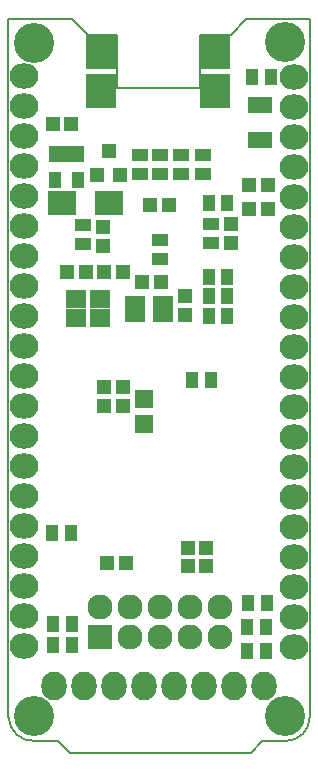
<source format=gbr>
G04 #@! TF.FileFunction,Soldermask,Bot*
%FSLAX46Y46*%
G04 Gerber Fmt 4.6, Leading zero omitted, Abs format (unit mm)*
G04 Created by KiCad (PCBNEW 4.0.1-stable) date 10-Oct-16 12:47:22 PM*
%MOMM*%
G01*
G04 APERTURE LIST*
%ADD10C,0.100000*%
%ADD11C,0.150000*%
%ADD12C,3.400000*%
%ADD13O,2.127200X2.432000*%
%ADD14O,2.432000X2.127200*%
%ADD15R,2.127200X2.127200*%
%ADD16O,2.127200X2.127200*%
%ADD17R,2.600000X2.900000*%
%ADD18R,2.400000X2.100000*%
%ADD19R,1.050000X1.460000*%
%ADD20R,1.800000X2.300000*%
%ADD21R,1.598880X1.598880*%
%ADD22R,1.800000X1.600000*%
%ADD23R,2.000000X1.400000*%
%ADD24R,1.200100X1.200100*%
%ADD25R,1.300000X1.200000*%
%ADD26R,1.000000X1.400000*%
%ADD27R,1.200000X1.300000*%
%ADD28R,1.400000X1.000000*%
G04 APERTURE END LIST*
D10*
D11*
X52800000Y-28900000D02*
X52800000Y-33400000D01*
X50300000Y-28900000D02*
X52800000Y-28900000D01*
X50200000Y-28800000D02*
X50300000Y-28900000D01*
X59800000Y-28900000D02*
X62400000Y-28900000D01*
X59800000Y-33400000D02*
X59800000Y-28900000D01*
X52800000Y-33400000D02*
X59800000Y-33400000D01*
X47800000Y-88700000D02*
X48800000Y-89700000D01*
X65100000Y-88700000D02*
X64100000Y-89700000D01*
X48800000Y-89700000D02*
X64100000Y-89700000D01*
X43600000Y-27600000D02*
X43600000Y-86700000D01*
X69100000Y-86700000D02*
X69100000Y-27600000D01*
X63700000Y-27600000D02*
X69100000Y-27600000D01*
X50200000Y-28800000D02*
X49000000Y-27600000D01*
X49000000Y-27600000D02*
X43600000Y-27600000D01*
X45800000Y-88700000D02*
X47800000Y-88700000D01*
X67100000Y-88700000D02*
X65100000Y-88700000D01*
X62400000Y-28900000D02*
X63700000Y-27600000D01*
X67100000Y-88700000D02*
G75*
G03X69100000Y-86700000I0J2000000D01*
G01*
X43600000Y-86700000D02*
G75*
G03X45800000Y-88700000I2100000J100000D01*
G01*
D12*
X67000000Y-86600000D03*
X67000000Y-29500000D03*
X45800000Y-29600000D03*
X45800000Y-86600000D03*
D13*
X65261328Y-84029329D03*
X62721328Y-84029329D03*
X60181328Y-84029329D03*
X57641328Y-84029329D03*
X55101328Y-84029329D03*
X52561328Y-84029329D03*
X50021328Y-84029329D03*
X47481328Y-84029329D03*
D14*
X67800000Y-32500000D03*
X67800000Y-35040000D03*
X67800000Y-37580000D03*
X67800000Y-40120000D03*
X67800000Y-42660000D03*
X67800000Y-45200000D03*
X67800000Y-47740000D03*
X67800000Y-50280000D03*
X67800000Y-52820000D03*
X67800000Y-55360000D03*
X67800000Y-57900000D03*
X67800000Y-60440000D03*
X67800000Y-62980000D03*
X67800000Y-65520000D03*
X67800000Y-68060000D03*
X67800000Y-70600000D03*
X67800000Y-73140000D03*
X67800000Y-75680000D03*
X67800000Y-78220000D03*
X67800000Y-80760000D03*
X44900000Y-32400000D03*
X44900000Y-34940000D03*
X44900000Y-37480000D03*
X44900000Y-40020000D03*
X44900000Y-42560000D03*
X44900000Y-45100000D03*
X44900000Y-47640000D03*
X44900000Y-50180000D03*
X44900000Y-52720000D03*
X44900000Y-55260000D03*
X44900000Y-57800000D03*
X44900000Y-60340000D03*
X44900000Y-62880000D03*
X44900000Y-65420000D03*
X44900000Y-67960000D03*
X44900000Y-70500000D03*
X44900000Y-73040000D03*
X44900000Y-75580000D03*
X44900000Y-78120000D03*
X44900000Y-80660000D03*
D15*
X51308000Y-79883000D03*
D16*
X51308000Y-77343000D03*
X53848000Y-79883000D03*
X53848000Y-77343000D03*
X56388000Y-79883000D03*
X56388000Y-77343000D03*
X58928000Y-79883000D03*
X58928000Y-77343000D03*
X61468000Y-79883000D03*
X61468000Y-77343000D03*
D17*
X61125000Y-33700000D03*
X61125000Y-30400000D03*
X51475000Y-33700000D03*
X51475000Y-30400000D03*
D18*
X48148328Y-43135328D03*
X52148328Y-43135328D03*
D19*
X47547328Y-38987328D03*
X48497328Y-38987328D03*
X49447328Y-38987328D03*
X49447328Y-41187328D03*
X47547328Y-41187328D03*
D20*
X56682329Y-52152328D03*
X54282329Y-52152328D03*
D21*
X55035289Y-59729148D03*
X55035289Y-61827188D03*
D22*
X51388828Y-51288829D03*
X49288828Y-51288829D03*
X51388828Y-52888829D03*
X49288828Y-52888829D03*
D23*
X64897000Y-37822000D03*
X64897000Y-34822000D03*
D24*
X53020000Y-40751760D03*
X51120000Y-40751760D03*
X52070000Y-38752780D03*
D25*
X51705449Y-58700448D03*
X53305449Y-58700448D03*
D26*
X62141000Y-51054000D03*
X60541000Y-51054000D03*
D27*
X62420500Y-44920000D03*
X62420500Y-46520000D03*
X51562000Y-45174000D03*
X51562000Y-46774000D03*
D25*
X51697828Y-48977328D03*
X53297828Y-48977328D03*
X48586328Y-48977328D03*
X50186328Y-48977328D03*
X60363000Y-72390000D03*
X58763000Y-72390000D03*
X51968500Y-73596500D03*
X53568500Y-73596500D03*
X60363000Y-73914000D03*
X58763000Y-73914000D03*
X65570000Y-41656000D03*
X63970000Y-41656000D03*
X65570000Y-43688000D03*
X63970000Y-43688000D03*
X47333000Y-36449000D03*
X48933000Y-36449000D03*
X51685128Y-60346368D03*
X53285128Y-60346368D03*
X57188000Y-43307000D03*
X55588000Y-43307000D03*
D27*
X58504929Y-52609428D03*
X58504929Y-51009428D03*
D25*
X54936328Y-49866329D03*
X56536328Y-49866329D03*
D28*
X60769500Y-46520000D03*
X60769500Y-44920000D03*
X49911000Y-46647000D03*
X49911000Y-45047000D03*
D26*
X62141000Y-52705000D03*
X60541000Y-52705000D03*
X62141000Y-49403000D03*
X60541000Y-49403000D03*
D28*
X60071000Y-40678000D03*
X60071000Y-39078000D03*
X58166000Y-40678000D03*
X58166000Y-39078000D03*
X56388000Y-46317000D03*
X56388000Y-47917000D03*
D26*
X63826328Y-81108328D03*
X65426328Y-81108328D03*
X47392528Y-78822328D03*
X48992528Y-78822328D03*
X47392529Y-80574928D03*
X48992529Y-80574928D03*
X65451728Y-77018928D03*
X63851728Y-77018928D03*
X65426328Y-79076328D03*
X63826328Y-79076328D03*
D28*
X56388000Y-40678000D03*
X56388000Y-39078000D03*
X54737000Y-39078000D03*
X54737000Y-40678000D03*
D26*
X62141000Y-43180000D03*
X60541000Y-43180000D03*
X60742569Y-58101008D03*
X59142569Y-58101008D03*
X64207328Y-32530828D03*
X65807328Y-32530828D03*
X47316328Y-71138829D03*
X48916328Y-71138829D03*
M02*

</source>
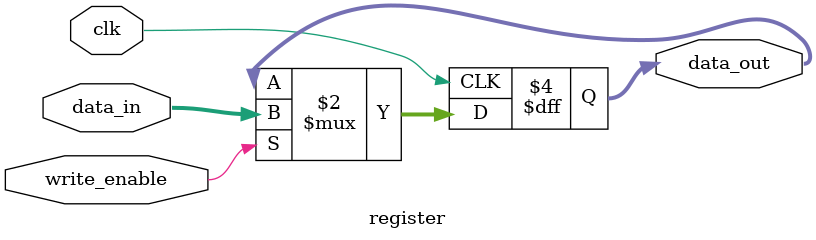
<source format=v>

module register(
    input             write_enable,
    input             clk,
    input      [31:0] data_in,
    output reg [31:0] data_out
);

// TODO: check for clock
always @(posedge clk) begin
    if(write_enable)
        data_out <= data_in;
end

endmodule
</source>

☆ ☆ ☆

*REQUIREMENT*
Each line holding "source" should be copied from the material above.

*RESULT OF THE TASK*
<source format=gbr>
</source>
<source format=v>
</source>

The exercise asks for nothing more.